Climat: l’importance de quelques degrés de plus

NEW YORK — Sur un thermomètre, quelques dixièmes de degrés semblent insignifiants, à peine dignes d’être remarqués. Mais de petits changements à la température moyenne peuvent avoir des répercussions sur le climat de la planète, donnant naissance à des catastrophes énormes au moment où la météo devient plus humide et plus instable dans un monde plus chaud.

En 2015, les pays du monde se sont entendus pour réduire les émissions de gaz à effet de serre afin de limiter le réchauffement planétaire à «bien moins» que 2 degrés Celsius et pour poursuivre une cible de 1,5 degré Celsius dans le cadre de l’Accord de Paris.

Deux degrés ne font peut-être pas une grosse différence si vous mettez le nez dehors, mais pour les températures mondiales moyennes, ces petits chiffres ont un impact démesuré.

«Chaque dixième de degré est important», martèlent les climatologues de la planète.

La Terre s’est déjà réchauffée d’au moins 1,1 degré Celsius par rapport à l’ère pré-industrielle, ne laissant au monde qu’un réchauffement supplémentaire de 0,4 degré avant de surpasser l’objectif de Paris et de s’exposer à un changement encore plus catastrophique du climat, préviennent les chercheurs.

Ces dixièmes de degrés sont importants parce que les températures représentent une moyenne du réchauffement mondial. Quelques régions du monde, surtout les terres émergées et les latitudes nordiques comme l’Arctique, se sont déjà réchauffées de plus que la moyenne de 1,1 degré Celsius et ont une marge de manœuvre beaucoup plus étroite avant d’atteindre 1,5 degré, expliquent des spécialistes.

Il est utile de voir les températures comme une courbe de distribution normale, au lieu de simplement considérer une moyenne qui ne dévoile pas les «extrêmes cachés», a dit Gabe Vecchi, un climatologue de l’université de Princeton.

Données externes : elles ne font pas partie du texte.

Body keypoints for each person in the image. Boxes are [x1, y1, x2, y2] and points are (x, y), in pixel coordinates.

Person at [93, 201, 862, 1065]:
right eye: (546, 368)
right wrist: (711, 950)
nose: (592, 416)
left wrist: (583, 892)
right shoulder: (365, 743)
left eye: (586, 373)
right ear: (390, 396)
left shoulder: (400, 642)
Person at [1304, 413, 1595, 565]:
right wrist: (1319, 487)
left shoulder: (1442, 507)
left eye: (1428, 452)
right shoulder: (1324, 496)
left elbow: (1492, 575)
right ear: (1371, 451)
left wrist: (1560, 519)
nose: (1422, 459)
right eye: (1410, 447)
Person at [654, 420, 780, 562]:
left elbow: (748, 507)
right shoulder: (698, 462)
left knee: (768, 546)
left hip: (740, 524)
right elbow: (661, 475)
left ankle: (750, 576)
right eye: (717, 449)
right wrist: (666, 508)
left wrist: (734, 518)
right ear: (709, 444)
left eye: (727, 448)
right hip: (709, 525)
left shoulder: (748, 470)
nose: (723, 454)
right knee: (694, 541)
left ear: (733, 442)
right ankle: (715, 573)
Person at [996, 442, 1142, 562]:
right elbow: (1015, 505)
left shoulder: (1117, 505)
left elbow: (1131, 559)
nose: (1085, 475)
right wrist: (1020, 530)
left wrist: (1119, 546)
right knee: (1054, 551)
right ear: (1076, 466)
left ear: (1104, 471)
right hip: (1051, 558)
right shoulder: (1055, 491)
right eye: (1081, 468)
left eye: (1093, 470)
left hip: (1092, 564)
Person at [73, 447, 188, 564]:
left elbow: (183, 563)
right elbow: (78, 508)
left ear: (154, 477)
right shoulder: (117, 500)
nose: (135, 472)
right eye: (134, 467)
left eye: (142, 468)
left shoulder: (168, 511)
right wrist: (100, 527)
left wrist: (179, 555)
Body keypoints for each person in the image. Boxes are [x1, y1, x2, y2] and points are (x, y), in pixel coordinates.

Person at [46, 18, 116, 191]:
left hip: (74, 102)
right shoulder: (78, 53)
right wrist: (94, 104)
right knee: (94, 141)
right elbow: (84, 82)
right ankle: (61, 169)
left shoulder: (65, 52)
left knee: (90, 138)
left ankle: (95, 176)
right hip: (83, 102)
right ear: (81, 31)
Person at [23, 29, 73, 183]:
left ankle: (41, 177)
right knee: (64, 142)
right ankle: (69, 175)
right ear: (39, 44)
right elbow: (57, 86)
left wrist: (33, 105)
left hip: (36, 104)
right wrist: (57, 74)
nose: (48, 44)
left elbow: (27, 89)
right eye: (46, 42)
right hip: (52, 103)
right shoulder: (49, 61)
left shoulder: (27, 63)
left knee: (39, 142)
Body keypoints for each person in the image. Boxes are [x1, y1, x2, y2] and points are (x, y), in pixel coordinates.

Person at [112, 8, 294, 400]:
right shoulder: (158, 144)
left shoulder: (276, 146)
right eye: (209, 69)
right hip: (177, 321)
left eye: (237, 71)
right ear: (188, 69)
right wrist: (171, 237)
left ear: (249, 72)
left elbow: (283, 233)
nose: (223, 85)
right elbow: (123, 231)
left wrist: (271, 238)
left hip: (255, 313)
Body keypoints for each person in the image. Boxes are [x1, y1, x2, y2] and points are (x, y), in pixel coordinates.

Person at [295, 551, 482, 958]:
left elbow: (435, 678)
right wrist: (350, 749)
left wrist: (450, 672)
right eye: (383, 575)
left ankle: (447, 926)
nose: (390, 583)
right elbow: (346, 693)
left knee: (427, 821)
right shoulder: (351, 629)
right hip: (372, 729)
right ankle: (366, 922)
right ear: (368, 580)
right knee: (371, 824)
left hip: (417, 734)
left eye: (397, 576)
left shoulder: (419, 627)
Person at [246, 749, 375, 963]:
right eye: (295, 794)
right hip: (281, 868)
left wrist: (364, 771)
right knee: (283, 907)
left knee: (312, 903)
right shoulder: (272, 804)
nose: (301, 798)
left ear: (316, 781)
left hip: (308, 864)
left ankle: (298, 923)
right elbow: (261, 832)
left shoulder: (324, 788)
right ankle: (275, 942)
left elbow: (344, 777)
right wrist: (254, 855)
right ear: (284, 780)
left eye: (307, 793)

«Au bout, où la courbe est très étroite, ça nous montre les possibilités d’événements très extrêmes, a-t-il expliqué. Si on a un léger glissement de la moyenne du sommet de cette courbe en direction du réchauffement, ça nous donne une diminution importante de la possibilité de températures extrêmement froides et une augmentation importante des possibilités de températures extrêmement chaudes.»

Il en va de même pour la hausse du niveau des mers, où la moyenne camoufle la réalité que certains endroits sont victimes d’une augmentation plus importante que d’autres, a-t-il dit.

La majorité des nations ― y compris les deux principaux pollueurs, les États-Unis et la Chine ― ne sont pas en voie de limiter le réchauffement à 1,5 degré ou 2 degrés, selon les experts, en dépit de leurs promesses.

Si la température grimpe d’environ deux degrés Celsius de plus d’ici la fin du siècle, la planète sera frappée par cinq fois plus d’inondations, de tempêtes, de sécheresses et de canicules, selon les estimations du Groupe d’experts intergouvernemental sur l’évolution du climat.

Personne ne sait comment le climat réagirait à un réchauffement encore plus prononcé, a dit Kim Cobb, une climatologue de l’université Brown. La menace de changements irréversibles et de boucles qui amplifient le réchauffement, comme la fonte du pergélisol qui emprisonne des quantités gigantesques de gaz à effet de serre, pourrait provoquer un réchauffement encore plus important.

«Ça défie l’imagination de penser au nombre de gens qui seront menacés dans l’immédiat par des extrêmes climatiques dans un monde à deux degrés», a dit Mme Cobb.